Экономическое же значение Кавказа в дополнение к его стратегическому месту еще более усугубляет траге­дию кавказских народов. Источник национального благо­денствия во всяком правовом государстве или же в бла­гоустроенной колонии — внутреннее экономическое бо­гатство Кавказа (нефть, цинк, марганец, руда и т. д.) — стал источником национального несчастья в руках коло­низаторов.

Советская власть, национализировав эти богатства и узурпировав права кавказских народов на них, сделала их очагами каторжного труда для местного населения. Дешевых рабочих-рабов должен поставлять Кавказ, а рабовладельцами являются сами колонизаторы.
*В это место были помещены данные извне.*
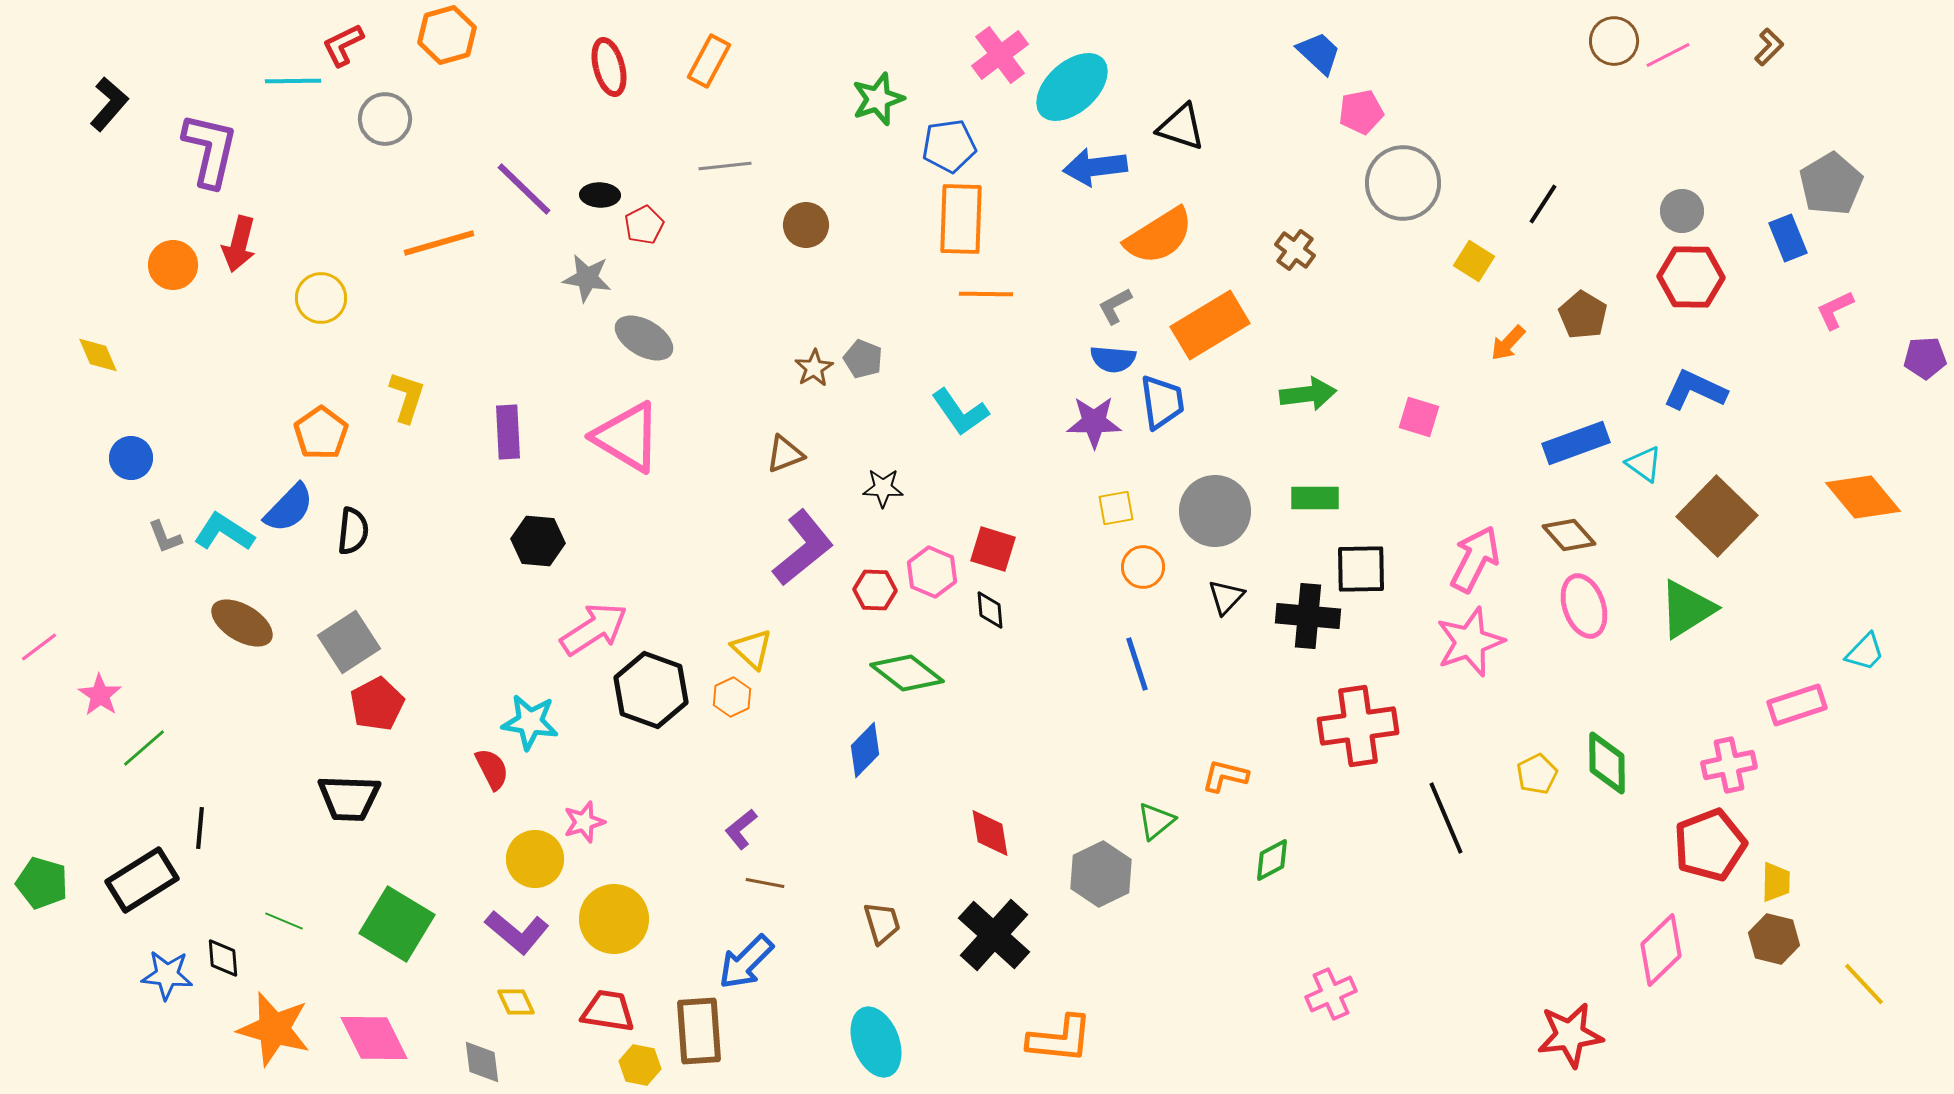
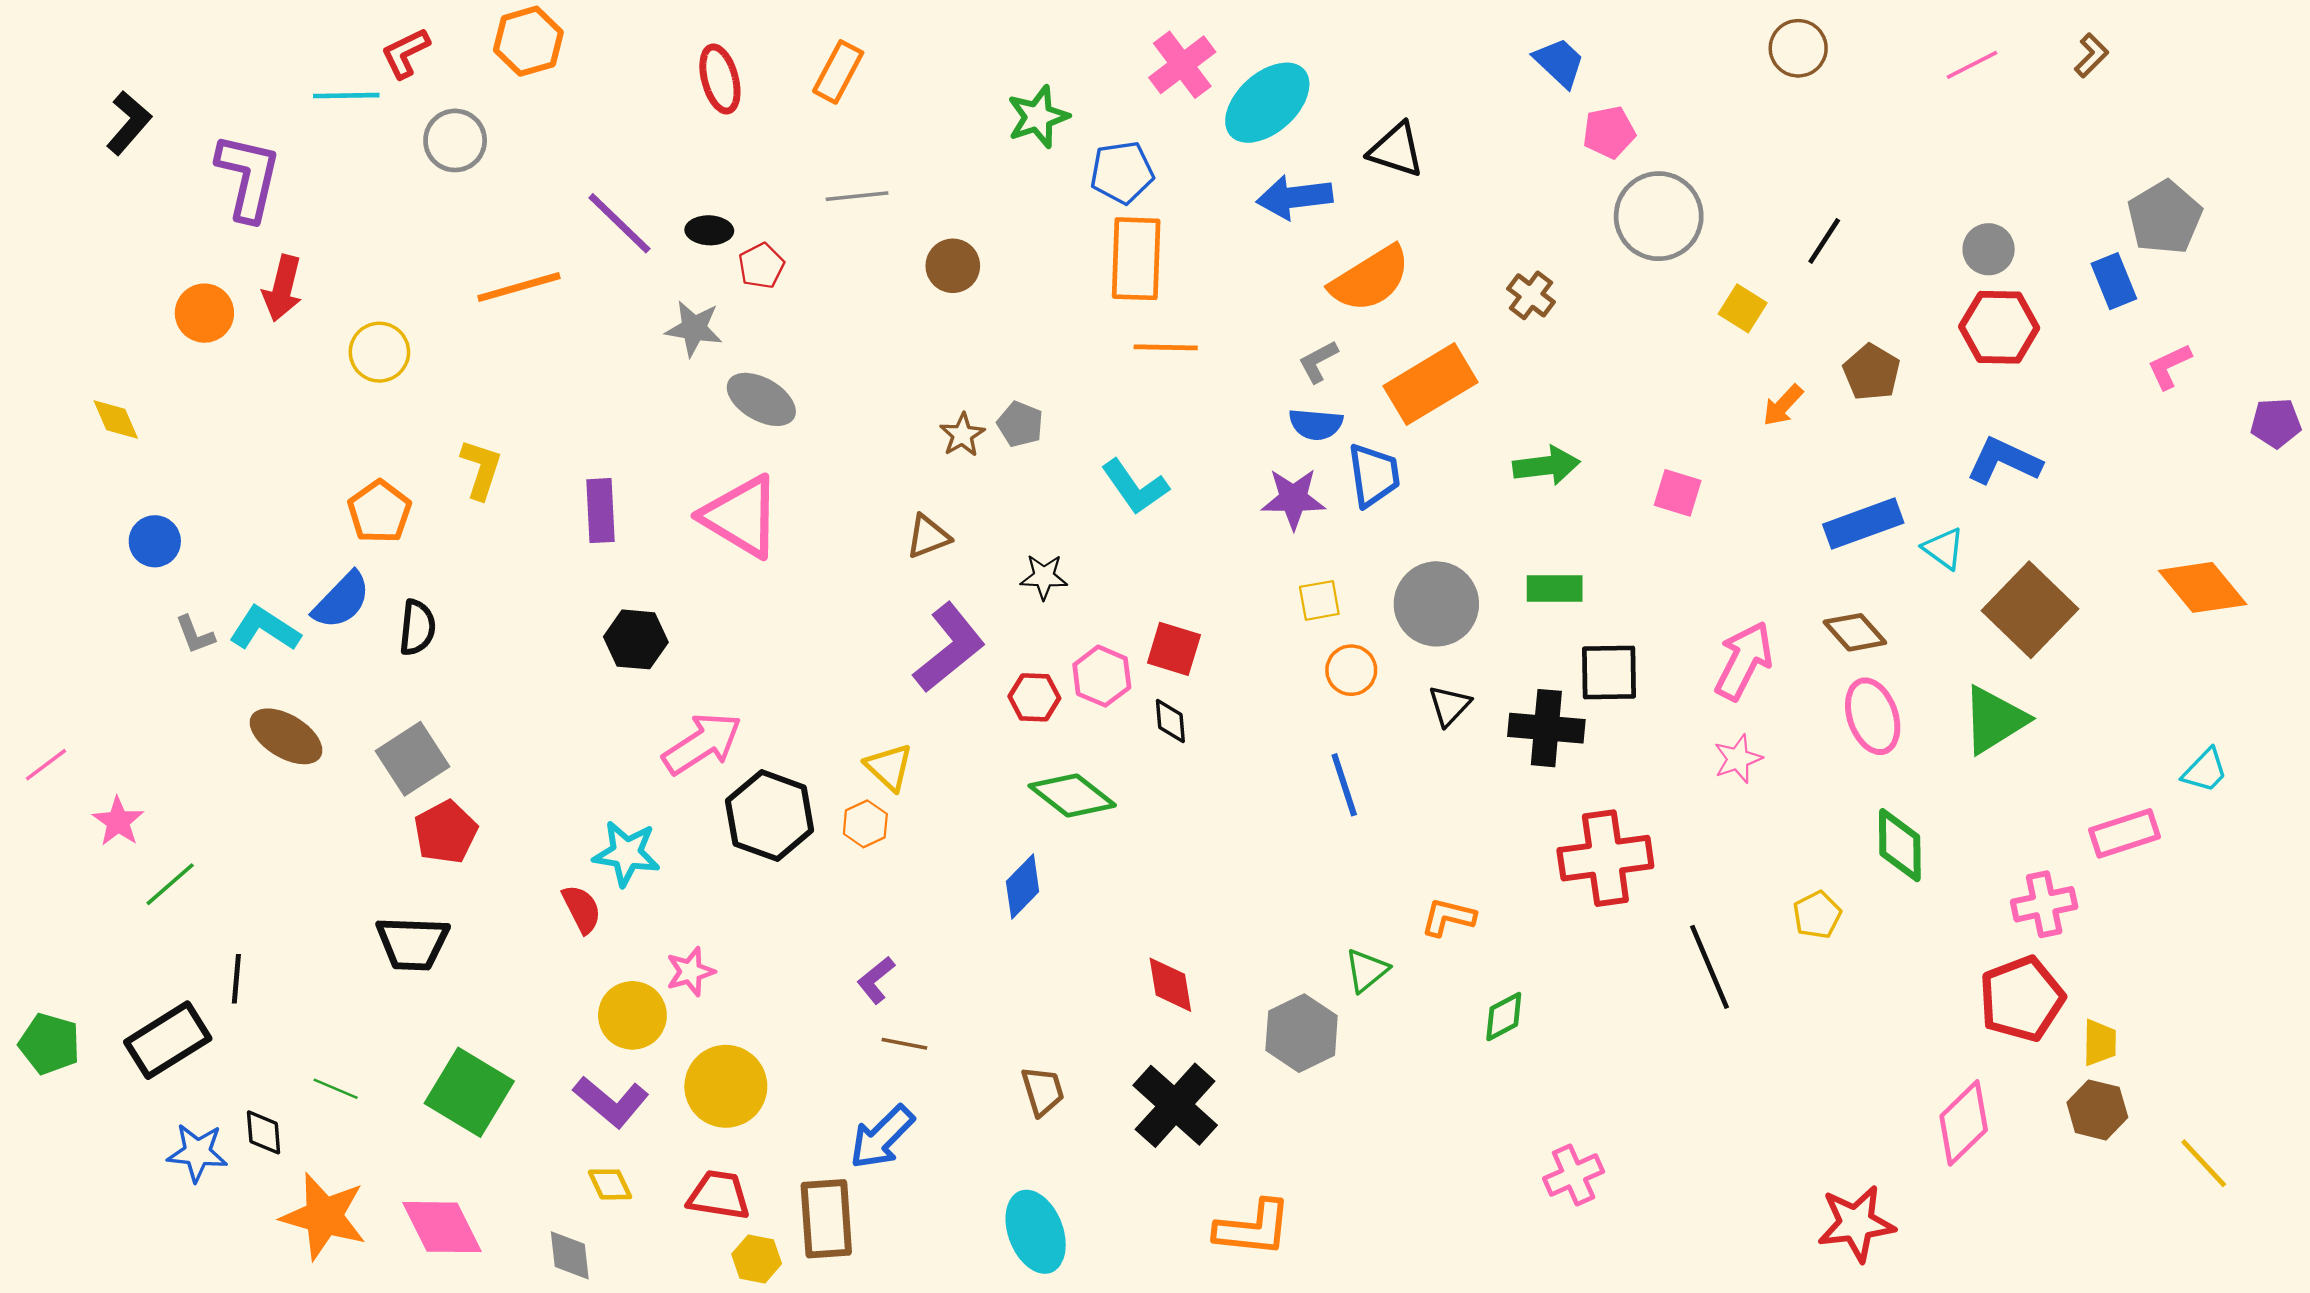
brown circle: (1614, 41) -> (1798, 48), moved
pink star: (1470, 642) -> (1738, 759), size x0.6
green diamond: (1607, 763) -> (1900, 845), moved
Этими мерами большевики сознательно обостряют отношения между русскими и кавказцами, чтобы легче было управ­лять теми и другими («разделяй и властвуй»!).

Таким образом, причинами уничтожения горцев яв­ляются: 1) перманентная борьба за национальную не­зависимость горцев и фактическое непризнание ими дес­потической системы советского колониального режима; 2) желание Москвы обезопасить Кавказ как тыл в буду­щих столкновениях с Западом от неизбежного внутрен­него общекавказского национального фронта против со­ветской метрополии; 3) ясно обозначенный курс Совет­ского правительства взять окончательно в имперские ру­ки ведущую и основную для всего Советского Союза кавказскую нефтяную экономику и 4) не только держать Кавказ как стратегическую базу вне внутренней опас­ности и уязвимости, но превратить его в надежный плац­дарм для будущей экспансии против Турции, Ирана, Па­кистана и Индии. Таковы недекларированные, но бес­спорные мотивы, которыми руководствуются кремлев­ские владыки в своей политике истребления кавказских народов. Первой жертвой этой волчьей политики и стал один миллион горцев — чеченцы, ингуши, карачаевцы и   балкарцы.